Para nadie es un secreto que vivimos en un momento culturalmente relevante para el feminismo, ya que desde el destape del caso Harvey Weinstein hemos visto poco a poco como una serie de figuras masculinas en el poder han tenido por fin que enfrentarse a las consecuencias de sus actos.

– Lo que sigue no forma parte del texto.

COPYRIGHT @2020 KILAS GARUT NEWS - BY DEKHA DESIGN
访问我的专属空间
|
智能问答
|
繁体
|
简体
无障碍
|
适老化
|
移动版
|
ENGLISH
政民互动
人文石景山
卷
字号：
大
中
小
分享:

Así que tiene sentido que el foco esté sobre directores como Woody Allen, quien desde hace décadas ha sido — repetidamente — nombrado como uno de los depredadores más poderosos de la industria del cine.

Esta semana, el diario The Washington Post publicó un artículo sobre el escritor Richard Morgan, quien relató su profunda inmersión en el archivo personal de Woody Allen localizado en la Universidad de Princeton, que se remonta a 1980 y llena aproximadamente 56 cajas (!!) de material. Morgan describe el archivo como un “jardín de lados B”, repleto con casi cuatro décadas de historias y notas de Allen, a quien describe como alguien con una “obsesión vívida con mujeres jóvenes y adolescentes”:

“Examinar todas las cajas fue enfrentarse a una obsesión insistente y vívida con mujeres, adolescentes y niñas jóvenes. Hay historias de jóvenes de 17 años que encantan a sus vecinos de 53 años y revisiones de cuentos que transforman a una protagonista de 21 años en dos de 18, conocido como el ‘truco de magia de Hollywood'”.

Un detalle particularmente revelador que Morgan nota en el artículo es que al margen de una historia sobre un hombre de 45 años obsesionado con estudiantes del City College de Nueva York, Allen habría escrito (y luego tachado) al lado del diálogo del protagonista las palabras “c’est moi”, o “soy yo” en francés. Sí, Woody, eso está claro.

Durante los últimos meses, los efectos del movimiento #MeToo han provocado nuevos cuestionamientos acerca de Allen, quien ha disfrutado de una larga y fructífera carrera en Hollywood incluso después de casarse con su hijastra, Soon-Yi Previn, con quien comenzó una relación cuando esta tenía apenas 21 años.

En el año 2014, Dylan Farrow — la hija de Allen con la actriz Mia Farrowpublicó una carta abierta en el diario The New York Times acusando a su padre de abusar sexualmente de ella cuando tenía 7 años, negadas por el director. Ya estamos en el 2018, y aunque nadie debería necesitar más pruebas de lo creepy que es Allen, parece que hay 56 cajas en Princeton que demuestran lo contrario.